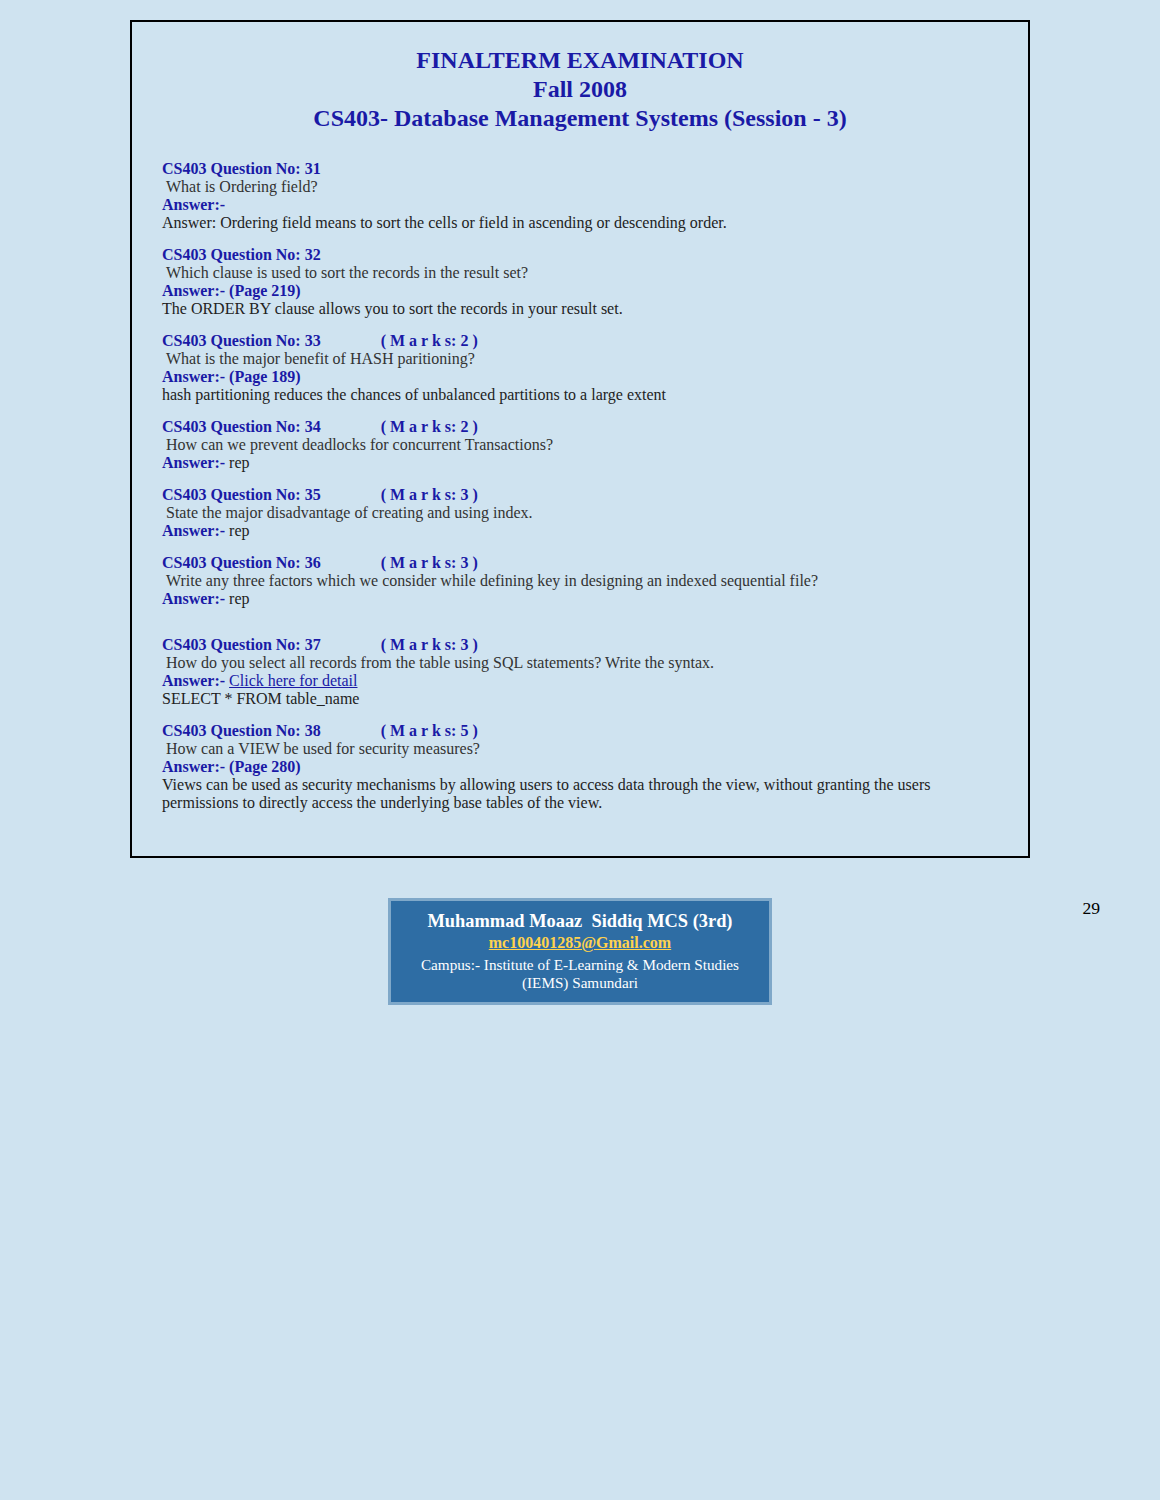FINALTERM EXAMINATION
Fall 2008
CS403- Database Management Systems (Session - 3)
CS403 Question No: 31
What is Ordering field?
Answer:-
Answer: Ordering field means to sort the cells or field in ascending or descending order.
CS403 Question No: 32
Which clause is used to sort the records in the result set?
Answer:- (Page 219)
The ORDER BY clause allows you to sort the records in your result set.
CS403 Question No: 33( M a r k s: 2 )
What is the major benefit of HASH paritioning?
Answer:- (Page 189)
hash partitioning reduces the chances of unbalanced partitions to a large extent
CS403 Question No: 34( M a r k s: 2 )
How can we prevent deadlocks for concurrent Transactions?
Answer:- rep
CS403 Question No: 35( M a r k s: 3 )
State the major disadvantage of creating and using index.
Answer:- rep
CS403 Question No: 36( M a r k s: 3 )
Write any three factors which we consider while defining key in designing an indexed sequential file?
Answer:- rep
CS403 Question No: 37( M a r k s: 3 )
How do you select all records from the table using SQL statements? Write the syntax.
Answer:- Click here for detail
SELECT * FROM table_name
CS403 Question No: 38( M a r k s: 5 )
How can a VIEW be used for security measures?
Answer:- (Page 280)
Views can be used as security mechanisms by allowing users to access data through the view, without granting the users permissions to directly access the underlying base tables of the view.
Muhammad Moaaz Siddiq MCS (3rd)
mc100401285@Gmail.com
Campus:- Institute of E-Learning & Modern Studies
(IEMS) Samundari
29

— What to produce —
Figure out how many lines of the material above hold the word "Write", and answer with that number only.

— Response box —
2